L’un des enseignements que nous pourrions tirer des expériences récentes est que le coût de la dette devrait devenir un critère moins important pour un porteur de projet, d’autant plus que les taux d’intérêt sont poussés de manière générale vers le bas par les banques centrales du monde entier. Les taux de référence sont abaissés pour inciter les investissements au milieu de la récession mondiale induite par le Covid-19. Les marges bancaires se resserrent à nouveau et les courbes de taux s’aplatissent. L’écart entre une dette à coût élevé et une dette à faible coût s’en trouve donc réduit. Les sponsors devraient davantage se concentrer sur l’anticipation des aspects opérationnels des modalités et conditions sous-jacentes d’un prêt.

Tout d’abord, les banques prennent des mesures pour minimiser davantage leur exposition au risque de construction. Cela se traduit par des conditions plus strictes dans le package de sûretés avant qu’un projet puisse être considéré comme éligible au financement (plus de points d’étape doivent être atteints par le sponsor), une augmentation des fonds propres requis en phase de préfinancement, une prudence accrue dans les prévisions de revenus et de coûts futurs, un plus grand contrôle sur les prestataires pour l’EPC et les compagnies d’assurance et, dans certains cas, l’implication d’agences de crédit pour évaluer les risques de contrepartie. Ces mesures augmentent l’apport en fonds propres requis du sponsor à ce stade, en plus d’augmenter le coût global. En tant que développeur, votre actif corporel le plus précieux est l’argent liquide, et sa nature limitée fait que son coût d’opportunité est élevé. L’augmentation des besoins de trésorerie par projet signifie que d’autres projets (opportunités) sont retardés ou annulés. Cela est l’un des principaux enjeux du développement, et accroître les fonds dont un sponsor a besoin pour s’engager dans un seul projet pour qu’il atteigne sa COD (Commercial Operation Date) a de profondes implications sur l’activité de développement.

« Comprenez-vous mon projet ? »

Pendant la phase opérationnelle, les prêteurs chiliens mettent en place différentes mesures pour mieux contrôler leurs risques. Par exemple, imposer au sponsor une certaine structure organisationnelle (DevCo, BuyCo, HoldCo, etc.), ce qui peut avoir des impacts fiscaux non négligeables et accroître la lourdeur administrative du financement, à supporter par l’entreprise. Il n’est bien sûr pas nouveau pour un prêteur d’isoler autant que possible la structure qui va porter le financement, mais nous avons remarqué une tendance des banques à souhaiter multiplier les échelons.
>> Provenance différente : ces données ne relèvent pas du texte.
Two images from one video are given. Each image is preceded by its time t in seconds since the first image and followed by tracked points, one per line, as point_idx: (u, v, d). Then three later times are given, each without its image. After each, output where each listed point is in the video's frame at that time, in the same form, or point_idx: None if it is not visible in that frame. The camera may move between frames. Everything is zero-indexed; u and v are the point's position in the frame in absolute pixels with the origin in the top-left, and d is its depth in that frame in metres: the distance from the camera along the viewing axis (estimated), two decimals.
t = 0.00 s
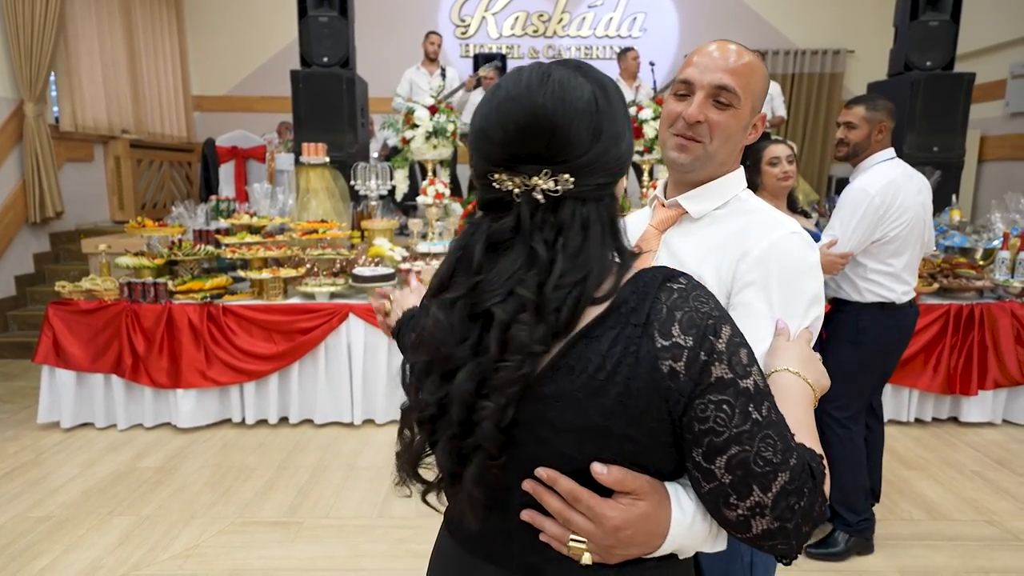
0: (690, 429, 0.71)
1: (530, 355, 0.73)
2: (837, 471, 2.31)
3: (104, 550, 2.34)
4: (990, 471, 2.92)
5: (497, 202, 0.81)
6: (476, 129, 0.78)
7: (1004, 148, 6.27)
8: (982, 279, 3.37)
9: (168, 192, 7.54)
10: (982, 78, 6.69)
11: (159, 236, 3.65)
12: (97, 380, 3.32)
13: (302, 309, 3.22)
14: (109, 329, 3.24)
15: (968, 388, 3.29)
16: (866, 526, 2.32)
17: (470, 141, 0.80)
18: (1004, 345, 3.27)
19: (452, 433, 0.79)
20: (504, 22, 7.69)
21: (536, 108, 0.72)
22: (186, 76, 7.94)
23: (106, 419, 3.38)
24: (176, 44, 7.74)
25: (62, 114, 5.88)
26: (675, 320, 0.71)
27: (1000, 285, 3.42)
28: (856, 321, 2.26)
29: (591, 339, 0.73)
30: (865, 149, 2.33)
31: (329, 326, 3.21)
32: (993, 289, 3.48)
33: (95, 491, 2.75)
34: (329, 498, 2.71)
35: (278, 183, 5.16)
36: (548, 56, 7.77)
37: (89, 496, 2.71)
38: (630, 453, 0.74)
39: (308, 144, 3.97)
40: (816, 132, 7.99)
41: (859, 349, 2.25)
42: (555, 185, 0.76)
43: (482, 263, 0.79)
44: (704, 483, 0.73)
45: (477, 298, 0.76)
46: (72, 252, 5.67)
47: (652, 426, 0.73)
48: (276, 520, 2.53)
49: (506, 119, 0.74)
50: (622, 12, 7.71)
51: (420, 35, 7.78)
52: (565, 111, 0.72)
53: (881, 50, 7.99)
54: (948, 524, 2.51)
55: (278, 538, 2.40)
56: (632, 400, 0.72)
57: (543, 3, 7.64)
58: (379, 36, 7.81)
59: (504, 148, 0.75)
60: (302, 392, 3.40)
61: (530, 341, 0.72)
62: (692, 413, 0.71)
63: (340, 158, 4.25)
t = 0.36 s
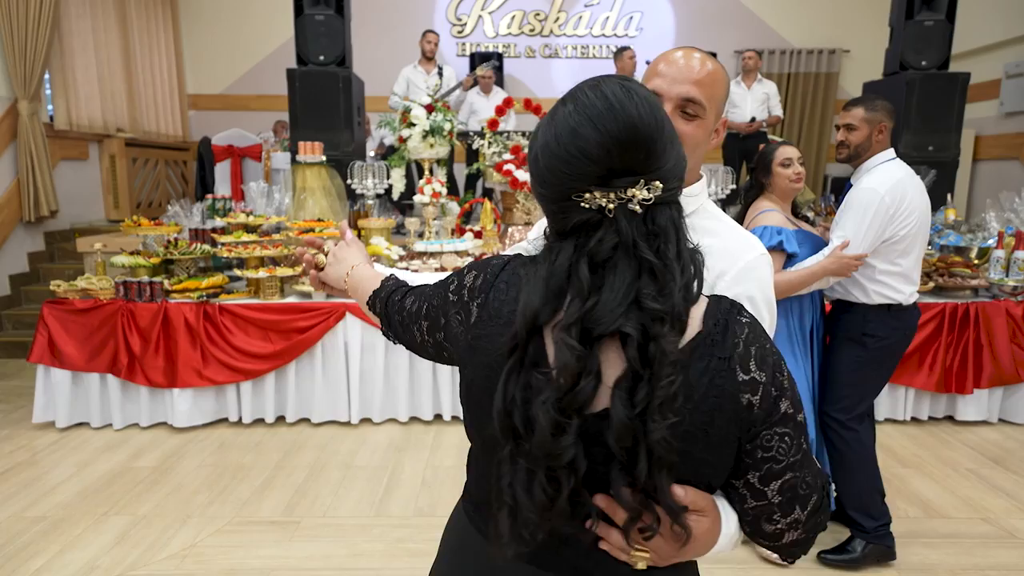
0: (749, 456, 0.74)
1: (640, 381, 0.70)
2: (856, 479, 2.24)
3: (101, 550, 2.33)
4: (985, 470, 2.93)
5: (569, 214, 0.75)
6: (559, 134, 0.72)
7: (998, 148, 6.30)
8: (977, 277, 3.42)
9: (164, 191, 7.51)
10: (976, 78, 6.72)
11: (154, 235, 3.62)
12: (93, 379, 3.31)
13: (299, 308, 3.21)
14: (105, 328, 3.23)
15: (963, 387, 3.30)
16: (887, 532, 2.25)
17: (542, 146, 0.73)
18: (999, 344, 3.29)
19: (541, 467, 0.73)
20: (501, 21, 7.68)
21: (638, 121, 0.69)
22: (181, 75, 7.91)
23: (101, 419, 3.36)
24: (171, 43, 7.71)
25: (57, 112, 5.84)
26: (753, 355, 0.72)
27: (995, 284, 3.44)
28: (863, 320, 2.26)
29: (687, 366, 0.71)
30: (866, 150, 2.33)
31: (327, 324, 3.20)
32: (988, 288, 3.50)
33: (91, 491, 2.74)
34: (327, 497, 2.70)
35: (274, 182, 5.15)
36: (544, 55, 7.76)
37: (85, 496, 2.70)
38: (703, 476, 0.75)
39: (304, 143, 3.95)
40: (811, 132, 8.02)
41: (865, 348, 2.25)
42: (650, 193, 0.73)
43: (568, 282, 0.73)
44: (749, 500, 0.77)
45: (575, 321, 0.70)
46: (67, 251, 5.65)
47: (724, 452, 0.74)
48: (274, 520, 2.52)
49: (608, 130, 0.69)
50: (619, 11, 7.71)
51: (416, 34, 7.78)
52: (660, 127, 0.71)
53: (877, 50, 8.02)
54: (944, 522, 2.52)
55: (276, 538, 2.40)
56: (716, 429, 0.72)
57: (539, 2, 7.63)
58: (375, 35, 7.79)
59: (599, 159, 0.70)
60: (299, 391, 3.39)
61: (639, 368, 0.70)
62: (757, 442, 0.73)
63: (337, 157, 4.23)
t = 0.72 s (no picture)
0: (840, 377, 0.80)
1: (743, 360, 0.73)
2: (873, 491, 2.21)
3: (97, 554, 2.32)
4: (980, 470, 2.95)
5: (645, 206, 0.76)
6: (641, 132, 0.72)
7: (991, 150, 6.34)
8: (970, 279, 3.42)
9: (159, 193, 7.49)
10: (970, 79, 6.76)
11: (151, 237, 3.63)
12: (88, 383, 3.30)
13: (296, 311, 3.21)
14: (101, 331, 3.22)
15: (958, 387, 3.32)
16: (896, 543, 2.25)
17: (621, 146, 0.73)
18: (993, 344, 3.31)
19: (658, 461, 0.73)
20: (497, 24, 7.70)
21: (720, 112, 0.73)
22: (176, 77, 7.91)
23: (97, 422, 3.36)
24: (167, 46, 7.70)
25: (52, 115, 5.83)
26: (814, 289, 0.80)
27: (989, 285, 3.46)
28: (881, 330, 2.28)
29: (779, 327, 0.75)
30: (873, 147, 2.37)
31: (323, 326, 3.20)
32: (982, 289, 3.52)
33: (87, 494, 2.74)
34: (324, 499, 2.70)
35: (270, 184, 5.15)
36: (540, 57, 7.78)
37: (81, 500, 2.69)
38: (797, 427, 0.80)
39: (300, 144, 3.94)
40: (806, 133, 8.06)
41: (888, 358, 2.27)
42: (718, 182, 0.77)
43: (660, 273, 0.74)
44: (846, 418, 0.83)
45: (661, 314, 0.72)
46: (62, 254, 5.63)
47: (820, 384, 0.79)
48: (270, 523, 2.52)
49: (697, 121, 0.71)
50: (614, 14, 7.73)
51: (412, 36, 7.79)
52: (733, 112, 0.74)
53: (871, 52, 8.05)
54: (939, 522, 2.53)
55: (272, 541, 2.40)
56: (810, 361, 0.77)
57: (535, 4, 7.65)
58: (371, 37, 7.80)
59: (687, 152, 0.72)
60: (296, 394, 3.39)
61: (740, 348, 0.73)
62: (840, 361, 0.79)
63: (333, 159, 4.26)
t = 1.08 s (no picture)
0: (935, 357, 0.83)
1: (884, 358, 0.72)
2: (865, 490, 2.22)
3: (91, 555, 2.32)
4: (972, 468, 2.97)
5: (768, 216, 0.74)
6: (770, 140, 0.71)
7: (983, 150, 6.38)
8: (962, 279, 3.45)
9: (153, 194, 7.47)
10: (962, 80, 6.80)
11: (145, 238, 3.62)
12: (82, 383, 3.29)
13: (291, 312, 3.21)
14: (94, 332, 3.22)
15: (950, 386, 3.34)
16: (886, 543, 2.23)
17: (750, 158, 0.72)
18: (984, 343, 3.33)
19: (837, 476, 0.70)
20: (491, 24, 7.70)
21: (848, 121, 0.75)
22: (170, 77, 7.89)
23: (91, 423, 3.35)
24: (160, 46, 7.68)
25: (45, 115, 5.81)
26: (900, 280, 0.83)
27: (980, 285, 3.48)
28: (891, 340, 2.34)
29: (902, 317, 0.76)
30: (876, 144, 2.62)
31: (318, 326, 3.20)
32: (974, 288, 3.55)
33: (81, 495, 2.73)
34: (319, 499, 2.70)
35: (265, 185, 5.15)
36: (534, 57, 7.79)
37: (74, 501, 2.69)
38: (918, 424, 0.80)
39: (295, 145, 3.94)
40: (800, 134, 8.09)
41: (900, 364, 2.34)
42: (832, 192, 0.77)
43: (803, 280, 0.72)
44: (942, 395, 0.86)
45: (815, 320, 0.69)
46: (55, 255, 5.61)
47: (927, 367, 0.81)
48: (265, 523, 2.52)
49: (839, 128, 0.73)
50: (609, 14, 7.75)
51: (407, 37, 7.79)
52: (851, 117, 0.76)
53: (864, 53, 8.09)
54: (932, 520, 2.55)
55: (266, 541, 2.40)
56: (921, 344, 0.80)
57: (529, 5, 7.65)
58: (366, 38, 7.79)
59: (833, 158, 0.73)
60: (290, 393, 3.39)
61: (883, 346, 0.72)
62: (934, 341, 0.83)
63: (327, 159, 4.25)
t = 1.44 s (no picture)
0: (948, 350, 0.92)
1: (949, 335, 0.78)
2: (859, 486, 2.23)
3: (83, 553, 2.31)
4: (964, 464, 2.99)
5: (881, 195, 0.75)
6: (900, 120, 0.72)
7: (977, 148, 6.40)
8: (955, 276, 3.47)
9: (146, 191, 7.43)
10: (956, 78, 6.82)
11: (138, 235, 3.62)
12: (75, 381, 3.28)
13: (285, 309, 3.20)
14: (87, 330, 3.20)
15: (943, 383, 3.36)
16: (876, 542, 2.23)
17: (881, 136, 0.72)
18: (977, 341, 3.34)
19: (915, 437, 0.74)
20: (487, 21, 7.68)
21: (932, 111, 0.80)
22: (164, 74, 7.84)
23: (83, 421, 3.33)
24: (154, 43, 7.64)
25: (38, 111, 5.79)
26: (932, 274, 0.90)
27: (973, 282, 3.50)
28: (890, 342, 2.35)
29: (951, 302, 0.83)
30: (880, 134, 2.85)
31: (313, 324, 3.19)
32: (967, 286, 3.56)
33: (73, 494, 2.71)
34: (313, 497, 2.70)
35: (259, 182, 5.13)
36: (530, 55, 7.78)
37: (67, 499, 2.67)
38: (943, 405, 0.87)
39: (289, 141, 3.92)
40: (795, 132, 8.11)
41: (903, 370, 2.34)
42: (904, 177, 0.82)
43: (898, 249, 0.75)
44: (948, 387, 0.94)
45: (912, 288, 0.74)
46: (48, 252, 5.57)
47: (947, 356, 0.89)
48: (258, 521, 2.51)
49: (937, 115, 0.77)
50: (604, 12, 7.74)
51: (402, 33, 7.76)
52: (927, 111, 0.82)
53: (859, 51, 8.10)
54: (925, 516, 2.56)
55: (259, 539, 2.39)
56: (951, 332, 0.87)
57: (525, 2, 7.64)
58: (361, 34, 7.76)
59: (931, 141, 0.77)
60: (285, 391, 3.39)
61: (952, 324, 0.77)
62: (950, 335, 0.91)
63: (322, 156, 4.19)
Aussi, exiger au sponsor des comptes de réserve supplémentaires et d’une ampleur accrue, réduit l’enveloppe de fonds directement disponible pour le sponsor. Dans le même ordre d’idées, limiter davantage la possibilité pour un projet de distribuer des dividendes, signifie que le sponsor devra attendre plus longtemps avant de commencer à récupérer ses fonds propres. Parmi les points mentionnés précédemment, ce dernier a un impact direct et significatif sur le TRI d’un projet. C’est pourquoi Finergreen conseille de plus en plus et assiste ses clients dans la levée de tranches de dette subordonnée, qui permettent de générer de la valeur supplémentaire en limitant l’apport en fonds propres du sponsor. En négociant des taux et des maturités qui suivent ceux de la dette senior du projet, la dette subordonnée ou la dette junior peut contribuer à augmenter le rendement du capital.

Dans l’environnement macroéconomique actuel, un porteur de projet devrait désormais comparer les propositions des prêteurs potentiels sur la base d’autres critères que celui du coût nominal de la dette. Plutôt que de cibler les prêteurs les moins chers et de demander « à quel taux ? », mieux vaut peut-être leur demander « comprenez-vous mon projet ? » et « comment allez-vous le financer ? ».

A propos de l’auteur

Depuis décembre 2018, Carlos Marron est Managing Partner spécialisé dans les énergies renouvelables chez Finergreen à Mexico (Mexique).